====== INFORMATION GIVEN ======

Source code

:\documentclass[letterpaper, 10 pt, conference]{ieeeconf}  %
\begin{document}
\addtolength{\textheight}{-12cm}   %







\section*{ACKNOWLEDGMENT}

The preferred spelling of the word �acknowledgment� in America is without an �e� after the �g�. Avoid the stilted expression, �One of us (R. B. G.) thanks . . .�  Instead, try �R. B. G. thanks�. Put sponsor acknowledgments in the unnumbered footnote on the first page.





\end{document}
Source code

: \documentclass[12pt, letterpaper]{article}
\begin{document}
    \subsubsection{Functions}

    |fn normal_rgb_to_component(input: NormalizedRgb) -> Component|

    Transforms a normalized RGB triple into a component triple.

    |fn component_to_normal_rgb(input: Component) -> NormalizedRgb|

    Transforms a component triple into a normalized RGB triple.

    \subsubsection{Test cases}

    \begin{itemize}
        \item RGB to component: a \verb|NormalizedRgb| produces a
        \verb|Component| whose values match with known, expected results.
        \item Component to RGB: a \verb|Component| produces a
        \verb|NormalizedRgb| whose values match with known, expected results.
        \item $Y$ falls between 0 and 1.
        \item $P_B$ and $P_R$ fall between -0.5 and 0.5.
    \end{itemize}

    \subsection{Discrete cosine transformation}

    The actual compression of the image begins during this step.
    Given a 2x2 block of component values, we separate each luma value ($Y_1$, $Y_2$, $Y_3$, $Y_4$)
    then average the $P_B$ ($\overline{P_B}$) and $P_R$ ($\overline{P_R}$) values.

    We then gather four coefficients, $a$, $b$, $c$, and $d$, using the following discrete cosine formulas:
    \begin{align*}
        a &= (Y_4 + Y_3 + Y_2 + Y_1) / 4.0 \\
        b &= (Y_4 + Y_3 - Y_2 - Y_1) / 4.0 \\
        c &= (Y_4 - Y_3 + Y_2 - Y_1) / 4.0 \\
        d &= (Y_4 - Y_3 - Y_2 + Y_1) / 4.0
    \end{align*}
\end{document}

======

◆ BRIEF ◆
An exact, line-for-line copy is required: from the line containing "-0.5 and 0.5." through the final line of the listing above, both included, with nothing else.

◆ FINAL ANSWER ◆
        \item $P_B$ and $P_R$ fall between -0.5 and 0.5.
    \end{itemize}

    \subsection{Discrete cosine transformation}

    The actual compression of the image begins during this step.
    Given a 2x2 block of component values, we separate each luma value ($Y_1$, $Y_2$, $Y_3$, $Y_4$)
    then average the $P_B$ ($\overline{P_B}$) and $P_R$ ($\overline{P_R}$) values.

    We then gather four coefficients, $a$, $b$, $c$, and $d$, using the following discrete cosine formulas:
    \begin{align*}
        a &= (Y_4 + Y_3 + Y_2 + Y_1) / 4.0 \\
        b &= (Y_4 + Y_3 - Y_2 - Y_1) / 4.0 \\
        c &= (Y_4 - Y_3 + Y_2 - Y_1) / 4.0 \\
        d &= (Y_4 - Y_3 - Y_2 + Y_1) / 4.0
    \end{align*}
\end{document}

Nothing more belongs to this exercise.